Java Programming Language

Severity: Critical

What Does This Error Mean?

AbstractMethodError means Java tried to call a method but found no implementation. This usually happens after a dependency version mismatch — a library was updated but your code was not recompiled. It can also mean a class implements an interface but left a method body empty.

Affected Models

  • Java 8
  • Java 11
  • Java 17
  • Java 21
  • Android (Java/Kotlin)

Common Causes

  • A dependency library was updated and added new required interface methods
  • Your code implements an interface but was compiled against an older version of it
  • A class in a JAR file was replaced at runtime with an incompatible version
  • An abstract class was subclassed without implementing all required methods
  • Build cache is stale — compiled class files are out of sync with source code

How to Fix It

  1. Read the full error — it names the exact class and method that has no implementation.

    Example: AbstractMethodError: com.example.MyService.process()Ljava/lang/String;

  2. Clean your build completely and recompile from scratch.

    In Maven: mvn clean install. In Gradle: ./gradlew clean build. Stale class files cause this surprisingly often.

  3. Check if a dependency was recently upgraded in your pom.xml or build.gradle.

    If the library added a new method to an interface you implement, you must add that method to your class.

  4. Find the interface your class implements and check every method is present in your class.

    Your IDE (IntelliJ, Eclipse) will highlight unimplemented interface methods in red. Let it generate the missing stubs.

  5. If you use a plugin system or OSGi, check that all bundles use the same version of shared interfaces.

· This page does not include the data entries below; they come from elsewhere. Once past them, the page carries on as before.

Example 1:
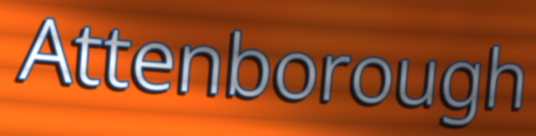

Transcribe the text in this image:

Attenborough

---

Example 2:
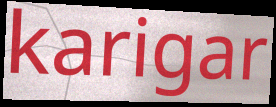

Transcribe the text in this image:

karigar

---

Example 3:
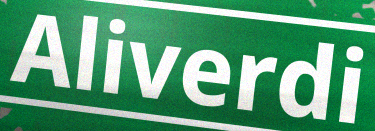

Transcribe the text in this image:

Aliverdi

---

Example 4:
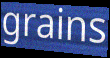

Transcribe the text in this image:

grains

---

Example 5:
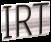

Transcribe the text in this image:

IRTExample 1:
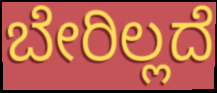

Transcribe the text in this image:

ಬೇರಿಲ್ಲದೆ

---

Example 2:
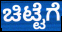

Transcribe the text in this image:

ಚಿಟ್ಟೆಗೆ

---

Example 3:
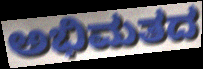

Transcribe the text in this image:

ಅಭಿಮತದ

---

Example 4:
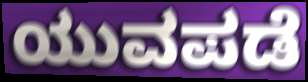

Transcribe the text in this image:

    Version conflicts in plugin containers are a common source of AbstractMethodError at runtime.

When to Call a Professional

If this appears after a planned dependency upgrade in a team project, escalate to your lead developer. Coordinating version upgrades across a large codebase requires careful planning and full regression testing.

Frequently Asked Questions

Why does AbstractMethodError only appear at runtime and not during compilation?

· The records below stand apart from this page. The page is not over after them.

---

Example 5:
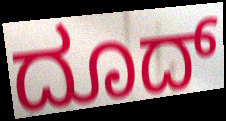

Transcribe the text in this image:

ದೂದ್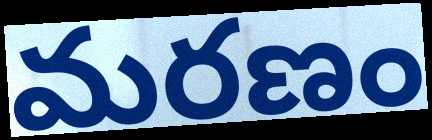
మరణం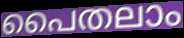
പൈതലാംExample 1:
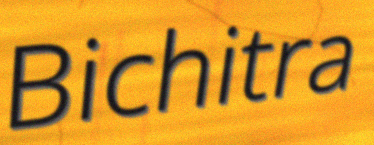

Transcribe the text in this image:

Bichitra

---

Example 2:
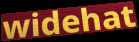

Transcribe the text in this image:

widehat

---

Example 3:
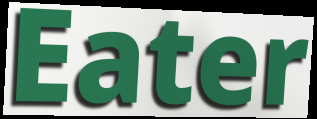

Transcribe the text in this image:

Eater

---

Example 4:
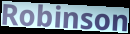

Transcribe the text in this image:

Robinson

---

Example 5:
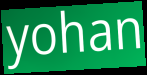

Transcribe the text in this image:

yohanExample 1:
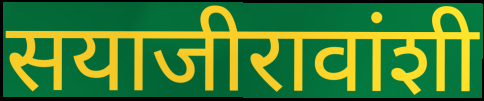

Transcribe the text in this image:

सयाजीरावांशी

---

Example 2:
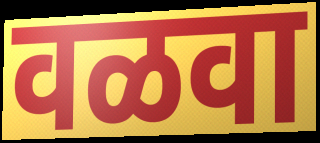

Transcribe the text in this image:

वळवा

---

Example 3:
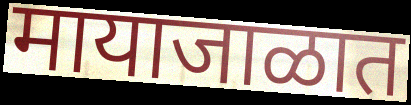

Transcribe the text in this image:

मायाजाळात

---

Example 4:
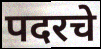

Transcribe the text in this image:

पदरचे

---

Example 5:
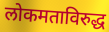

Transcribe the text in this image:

लोकमताविरुद्ध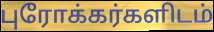
புரோக்கர்களிடம்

The compiler only checks what it can see at compile time. If the version mismatch is in a library JAR, the compiler sees the old interface and reports no error. The mismatch is only discovered when Java actually tries to call the missing method at runtime.

Can AbstractMethodError happen with default interface methods in Java 8+?

Yes. If a library adds a default method to an interface in a newer version, older compiled implementations may conflict. Java's method resolution can pick the wrong version and throw this error.

How do I find which JAR version is causing the conflict?

Run mvn dependency:tree or gradle dependencies to list all resolved dependency versions. Look for the library named in the error message and check if multiple versions are present.